Complete a 3- to 4-page paper in which you do the following:

  • Provide a brief conceptualization of the client, including developmental considerations.
  • Identify at least two risk factors relating to client’s developmental stage, and how you might address these using stage-focused interventions and goals.
  • Describe how a developmental lens can inform your efforts to effectively facilitate assessment, diagnosis, and treatment.
  • Justify your response with specific references to this week’s Learning Resources and the current literature
  • Marisa (Young Adult)

    Marisa is an 18-year-old lesbian-identified female of Hispanic American heritage. She has been referred to you by her college advisor following a consultation about her academic struggles and noticeable weight loss since earlier in the school year. In your first meeting with Marisa, she appears anxious and hesitant to discuss her challenges, repeatedly telling you, “My problems are no different from anyone else’s.” Marisa does admit that she has felt out of place at school, and feels pressured to fit in with “all of the pretty, rich girls;” she is also hoping to pledge a sorority before the end of the year.

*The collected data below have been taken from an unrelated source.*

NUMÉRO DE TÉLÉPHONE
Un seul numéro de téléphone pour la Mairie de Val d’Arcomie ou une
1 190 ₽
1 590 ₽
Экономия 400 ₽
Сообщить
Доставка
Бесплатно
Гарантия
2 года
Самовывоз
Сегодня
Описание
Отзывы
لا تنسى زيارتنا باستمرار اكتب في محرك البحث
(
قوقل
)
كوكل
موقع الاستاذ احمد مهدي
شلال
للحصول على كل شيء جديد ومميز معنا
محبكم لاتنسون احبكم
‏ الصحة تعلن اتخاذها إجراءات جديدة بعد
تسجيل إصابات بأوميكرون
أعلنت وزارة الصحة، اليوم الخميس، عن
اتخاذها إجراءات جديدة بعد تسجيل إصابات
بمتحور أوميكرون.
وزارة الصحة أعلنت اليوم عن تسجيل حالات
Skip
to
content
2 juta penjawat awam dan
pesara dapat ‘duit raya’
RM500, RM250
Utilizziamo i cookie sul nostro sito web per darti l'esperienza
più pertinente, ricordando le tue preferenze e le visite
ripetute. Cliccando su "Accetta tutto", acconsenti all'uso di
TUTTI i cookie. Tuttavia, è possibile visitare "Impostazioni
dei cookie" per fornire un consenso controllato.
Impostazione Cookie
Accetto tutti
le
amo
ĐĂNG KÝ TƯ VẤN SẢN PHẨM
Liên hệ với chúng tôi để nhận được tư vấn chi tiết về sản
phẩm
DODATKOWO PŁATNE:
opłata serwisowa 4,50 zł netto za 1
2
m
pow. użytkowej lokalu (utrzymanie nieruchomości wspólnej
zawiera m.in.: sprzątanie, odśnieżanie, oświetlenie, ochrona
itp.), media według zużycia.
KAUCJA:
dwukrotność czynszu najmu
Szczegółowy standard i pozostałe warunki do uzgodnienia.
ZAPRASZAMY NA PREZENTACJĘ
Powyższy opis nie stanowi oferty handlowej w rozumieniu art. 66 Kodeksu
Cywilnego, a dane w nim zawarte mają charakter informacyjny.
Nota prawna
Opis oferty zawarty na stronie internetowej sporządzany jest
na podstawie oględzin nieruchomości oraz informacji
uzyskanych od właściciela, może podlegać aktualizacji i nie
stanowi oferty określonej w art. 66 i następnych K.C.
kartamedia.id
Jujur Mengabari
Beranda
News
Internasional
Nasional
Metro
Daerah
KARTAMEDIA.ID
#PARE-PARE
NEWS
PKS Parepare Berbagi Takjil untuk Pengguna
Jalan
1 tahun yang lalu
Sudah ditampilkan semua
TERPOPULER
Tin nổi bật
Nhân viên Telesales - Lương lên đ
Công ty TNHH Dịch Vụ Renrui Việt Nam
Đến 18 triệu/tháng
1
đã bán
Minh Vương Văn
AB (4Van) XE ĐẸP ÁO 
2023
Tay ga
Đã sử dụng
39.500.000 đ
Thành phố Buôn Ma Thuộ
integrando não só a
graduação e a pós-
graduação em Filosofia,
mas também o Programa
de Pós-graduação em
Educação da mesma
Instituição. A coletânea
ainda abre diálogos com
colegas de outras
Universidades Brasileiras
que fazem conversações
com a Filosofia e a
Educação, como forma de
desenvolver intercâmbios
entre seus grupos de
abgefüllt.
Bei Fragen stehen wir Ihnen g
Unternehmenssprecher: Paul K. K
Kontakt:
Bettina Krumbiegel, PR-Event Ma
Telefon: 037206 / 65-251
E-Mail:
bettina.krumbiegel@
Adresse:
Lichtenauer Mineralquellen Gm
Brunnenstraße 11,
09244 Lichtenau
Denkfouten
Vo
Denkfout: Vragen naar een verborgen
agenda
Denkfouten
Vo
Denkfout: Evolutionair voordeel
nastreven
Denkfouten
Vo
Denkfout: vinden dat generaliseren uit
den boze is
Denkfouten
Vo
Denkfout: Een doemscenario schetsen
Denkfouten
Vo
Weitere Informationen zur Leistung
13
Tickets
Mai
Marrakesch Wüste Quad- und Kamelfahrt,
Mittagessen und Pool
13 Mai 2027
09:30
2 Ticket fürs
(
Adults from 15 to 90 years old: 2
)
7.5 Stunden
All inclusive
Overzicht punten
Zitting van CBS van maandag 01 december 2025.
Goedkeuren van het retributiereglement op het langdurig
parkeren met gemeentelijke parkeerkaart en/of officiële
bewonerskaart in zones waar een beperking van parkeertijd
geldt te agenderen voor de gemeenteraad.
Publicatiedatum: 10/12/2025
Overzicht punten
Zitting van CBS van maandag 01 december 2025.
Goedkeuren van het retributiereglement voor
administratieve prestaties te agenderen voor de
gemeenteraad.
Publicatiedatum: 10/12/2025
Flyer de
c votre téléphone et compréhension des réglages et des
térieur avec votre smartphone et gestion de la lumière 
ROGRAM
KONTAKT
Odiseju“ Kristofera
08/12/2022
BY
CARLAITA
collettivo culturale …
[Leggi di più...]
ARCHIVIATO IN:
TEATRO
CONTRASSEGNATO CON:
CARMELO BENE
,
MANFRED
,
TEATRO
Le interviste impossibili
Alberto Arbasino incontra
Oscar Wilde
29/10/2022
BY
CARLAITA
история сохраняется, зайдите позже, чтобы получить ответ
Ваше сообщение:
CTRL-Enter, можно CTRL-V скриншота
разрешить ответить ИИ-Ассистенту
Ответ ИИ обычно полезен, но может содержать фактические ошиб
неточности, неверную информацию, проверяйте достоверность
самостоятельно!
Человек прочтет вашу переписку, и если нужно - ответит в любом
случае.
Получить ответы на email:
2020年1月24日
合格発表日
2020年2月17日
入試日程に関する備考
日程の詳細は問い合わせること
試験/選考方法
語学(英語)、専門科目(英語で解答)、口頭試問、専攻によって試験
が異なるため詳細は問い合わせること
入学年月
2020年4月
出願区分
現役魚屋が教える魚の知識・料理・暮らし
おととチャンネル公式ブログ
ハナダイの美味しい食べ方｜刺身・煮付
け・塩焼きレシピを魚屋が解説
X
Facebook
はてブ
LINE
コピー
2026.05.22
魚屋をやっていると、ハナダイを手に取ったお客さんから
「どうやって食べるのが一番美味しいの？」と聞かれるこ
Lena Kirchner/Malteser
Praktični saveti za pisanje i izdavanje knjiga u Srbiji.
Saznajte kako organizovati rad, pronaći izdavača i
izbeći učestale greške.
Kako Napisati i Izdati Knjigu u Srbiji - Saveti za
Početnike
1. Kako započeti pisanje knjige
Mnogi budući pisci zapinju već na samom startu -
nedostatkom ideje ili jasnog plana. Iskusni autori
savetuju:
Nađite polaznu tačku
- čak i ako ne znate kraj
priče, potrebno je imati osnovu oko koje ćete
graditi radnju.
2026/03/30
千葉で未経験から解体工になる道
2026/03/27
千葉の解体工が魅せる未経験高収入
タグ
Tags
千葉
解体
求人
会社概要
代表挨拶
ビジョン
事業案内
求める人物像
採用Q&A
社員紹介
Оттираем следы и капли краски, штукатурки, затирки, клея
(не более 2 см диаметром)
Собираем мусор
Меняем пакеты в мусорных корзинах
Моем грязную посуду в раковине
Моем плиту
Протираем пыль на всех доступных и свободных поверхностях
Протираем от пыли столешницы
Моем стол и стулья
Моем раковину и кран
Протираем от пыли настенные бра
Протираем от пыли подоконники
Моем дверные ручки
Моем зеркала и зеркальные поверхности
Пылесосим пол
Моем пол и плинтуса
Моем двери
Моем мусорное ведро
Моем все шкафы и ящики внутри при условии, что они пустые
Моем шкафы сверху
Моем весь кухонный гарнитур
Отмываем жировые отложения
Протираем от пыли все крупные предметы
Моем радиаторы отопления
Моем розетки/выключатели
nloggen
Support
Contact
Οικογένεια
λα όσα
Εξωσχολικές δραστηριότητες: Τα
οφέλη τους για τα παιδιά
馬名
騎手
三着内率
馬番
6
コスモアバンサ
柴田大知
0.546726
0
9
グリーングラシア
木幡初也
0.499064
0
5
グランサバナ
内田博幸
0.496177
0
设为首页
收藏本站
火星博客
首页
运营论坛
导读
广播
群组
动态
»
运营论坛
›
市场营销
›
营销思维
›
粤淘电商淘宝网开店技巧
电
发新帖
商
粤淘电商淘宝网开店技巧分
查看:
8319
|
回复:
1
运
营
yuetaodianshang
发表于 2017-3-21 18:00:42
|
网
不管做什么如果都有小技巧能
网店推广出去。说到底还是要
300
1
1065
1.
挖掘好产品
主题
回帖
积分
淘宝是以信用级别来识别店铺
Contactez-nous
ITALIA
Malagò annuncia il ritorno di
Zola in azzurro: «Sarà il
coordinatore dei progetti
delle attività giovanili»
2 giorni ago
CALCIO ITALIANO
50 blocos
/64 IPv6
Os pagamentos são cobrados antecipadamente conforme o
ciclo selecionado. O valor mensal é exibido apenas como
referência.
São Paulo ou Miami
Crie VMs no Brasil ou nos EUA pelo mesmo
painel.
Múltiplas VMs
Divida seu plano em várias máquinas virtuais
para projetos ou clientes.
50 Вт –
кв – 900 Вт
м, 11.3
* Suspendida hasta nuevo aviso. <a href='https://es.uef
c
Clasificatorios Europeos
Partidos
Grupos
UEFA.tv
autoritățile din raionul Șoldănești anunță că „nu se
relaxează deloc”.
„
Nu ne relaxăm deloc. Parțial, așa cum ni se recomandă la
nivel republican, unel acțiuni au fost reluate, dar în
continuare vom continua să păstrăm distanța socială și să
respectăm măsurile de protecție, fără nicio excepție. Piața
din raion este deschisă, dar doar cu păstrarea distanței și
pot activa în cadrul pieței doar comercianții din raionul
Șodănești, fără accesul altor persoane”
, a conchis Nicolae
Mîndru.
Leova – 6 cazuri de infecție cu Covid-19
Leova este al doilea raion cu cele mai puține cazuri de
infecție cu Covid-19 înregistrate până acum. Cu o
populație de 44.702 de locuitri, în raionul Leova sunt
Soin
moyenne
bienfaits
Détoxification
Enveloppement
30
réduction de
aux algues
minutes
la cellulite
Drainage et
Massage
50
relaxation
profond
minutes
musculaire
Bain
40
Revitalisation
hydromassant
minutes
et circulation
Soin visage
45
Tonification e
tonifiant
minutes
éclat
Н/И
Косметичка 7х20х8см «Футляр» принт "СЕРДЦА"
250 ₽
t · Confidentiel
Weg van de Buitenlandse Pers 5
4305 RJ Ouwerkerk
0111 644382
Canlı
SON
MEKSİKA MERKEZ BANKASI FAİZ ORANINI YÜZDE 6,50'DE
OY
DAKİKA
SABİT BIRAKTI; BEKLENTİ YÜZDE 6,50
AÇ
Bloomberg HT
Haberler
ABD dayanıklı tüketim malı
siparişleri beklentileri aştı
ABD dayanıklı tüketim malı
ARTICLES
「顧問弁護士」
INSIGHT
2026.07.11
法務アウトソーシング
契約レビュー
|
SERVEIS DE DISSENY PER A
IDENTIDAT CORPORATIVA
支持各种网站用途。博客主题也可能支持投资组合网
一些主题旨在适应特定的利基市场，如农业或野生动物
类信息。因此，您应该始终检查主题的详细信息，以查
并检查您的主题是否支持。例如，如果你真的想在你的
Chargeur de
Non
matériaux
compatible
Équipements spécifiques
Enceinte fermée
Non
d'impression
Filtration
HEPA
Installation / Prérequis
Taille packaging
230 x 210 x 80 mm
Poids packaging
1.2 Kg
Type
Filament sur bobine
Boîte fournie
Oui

    Marisa was raised by a single mother in a middle-class neighborhood, and she had little contact with her biological father during childhood. Her mother was married briefly to a man Marisa describes as a “fat, selfish jerk,” and their divorce was contentious. Marisa describes her mother as a “strong, beautiful role model” and states that she misses her mother very much. She admits that her mother was a very restrictive parent, and that Marisa had very little freedom growing up. Her mother was also somewhat critical and controlling, though Marisa quickly rationalizes those behaviors by saying “she just worried about me a lot.” Marisa also shares that her biggest fear at school is letting her mother down—her mother has repeatedly stressed the need for Marisa to focus on rushing a sorority, and being sure not to “fall victim to the Freshman 15.”

    As Marisa slowly opens up, she admits to you that she has been using cocaine “occasionally,” which she easily gets from her roommate. She emphatically denies that she has a “problem,” although does admit that she sometimes uses cocaine several days in a row when she needs to stay awake to study or to work her part-time job. Marisa also likes that cocaine controls her appetite, and she acknowledges that she’s lost a significant amount of weight (approximately 20 pounds) since the beginning of the school year. She adds, however, that “everyone tells me how good I look.”